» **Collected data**
- - -
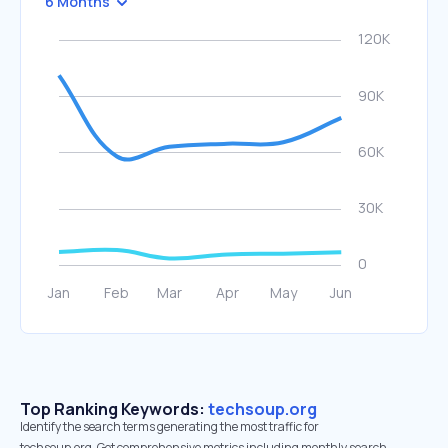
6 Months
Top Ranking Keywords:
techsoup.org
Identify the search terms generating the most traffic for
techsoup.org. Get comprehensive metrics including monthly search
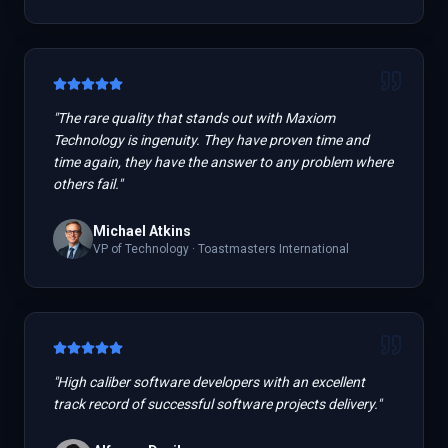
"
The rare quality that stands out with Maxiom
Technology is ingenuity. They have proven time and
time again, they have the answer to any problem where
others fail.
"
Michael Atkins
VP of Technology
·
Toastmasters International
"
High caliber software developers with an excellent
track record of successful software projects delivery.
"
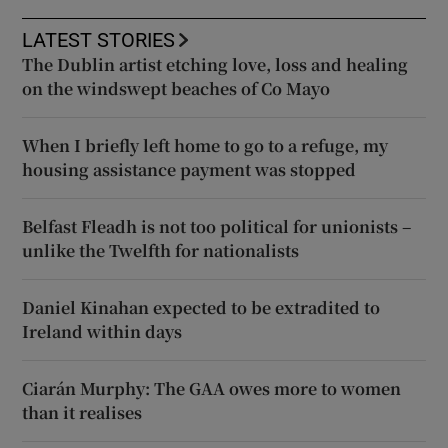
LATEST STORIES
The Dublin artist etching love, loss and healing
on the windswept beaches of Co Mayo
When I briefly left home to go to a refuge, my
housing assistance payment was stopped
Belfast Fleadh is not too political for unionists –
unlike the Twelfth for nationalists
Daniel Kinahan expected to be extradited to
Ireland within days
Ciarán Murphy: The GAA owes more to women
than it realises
- - -
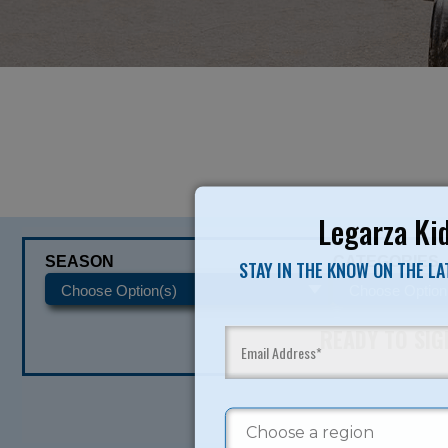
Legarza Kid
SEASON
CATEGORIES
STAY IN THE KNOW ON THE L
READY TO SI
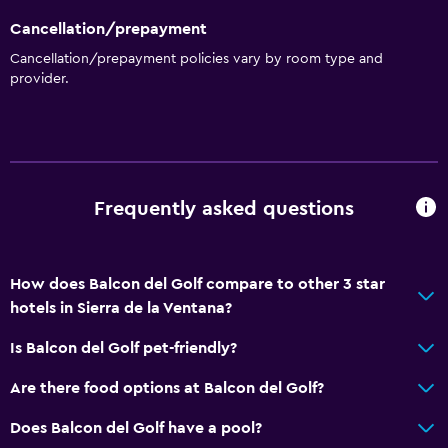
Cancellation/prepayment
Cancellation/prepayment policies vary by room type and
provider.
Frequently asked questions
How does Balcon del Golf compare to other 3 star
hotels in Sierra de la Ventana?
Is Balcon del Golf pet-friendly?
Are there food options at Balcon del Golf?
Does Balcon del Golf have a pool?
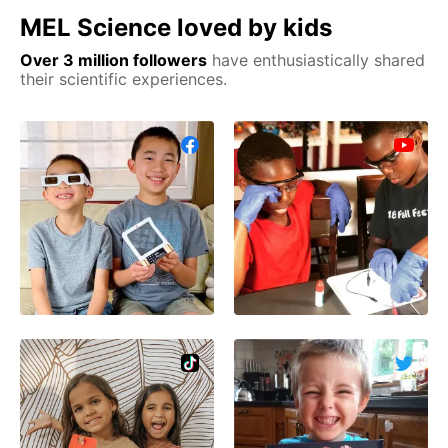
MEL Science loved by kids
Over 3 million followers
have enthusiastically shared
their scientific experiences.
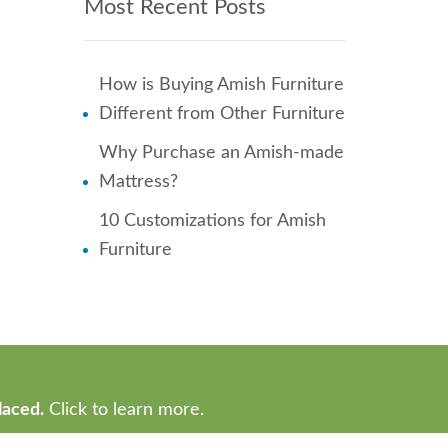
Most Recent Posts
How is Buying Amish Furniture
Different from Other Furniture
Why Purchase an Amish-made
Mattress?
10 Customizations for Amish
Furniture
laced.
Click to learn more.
- - -
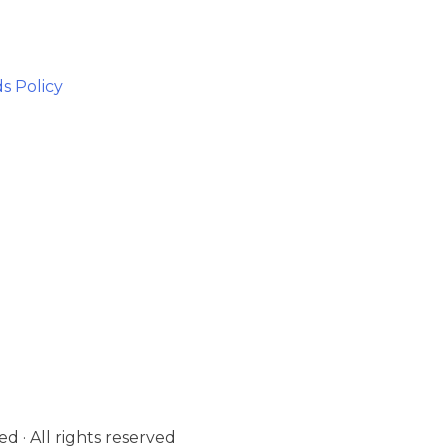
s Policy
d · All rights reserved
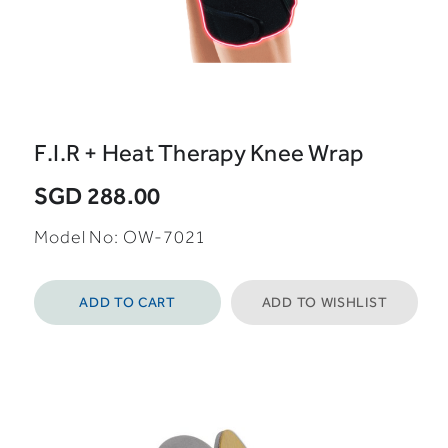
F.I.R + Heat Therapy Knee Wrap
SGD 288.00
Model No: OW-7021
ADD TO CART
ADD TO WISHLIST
- - -
» **WORK ITEM**
Find the string "have" in the entries above. Copy each line where it occurs.

» **TASK RESPONSE**
Technology is ingenuity. They have proven time and
time again, they have the answer to any problem where
Does Balcon del Golf have a pool?
have enthusiastically shared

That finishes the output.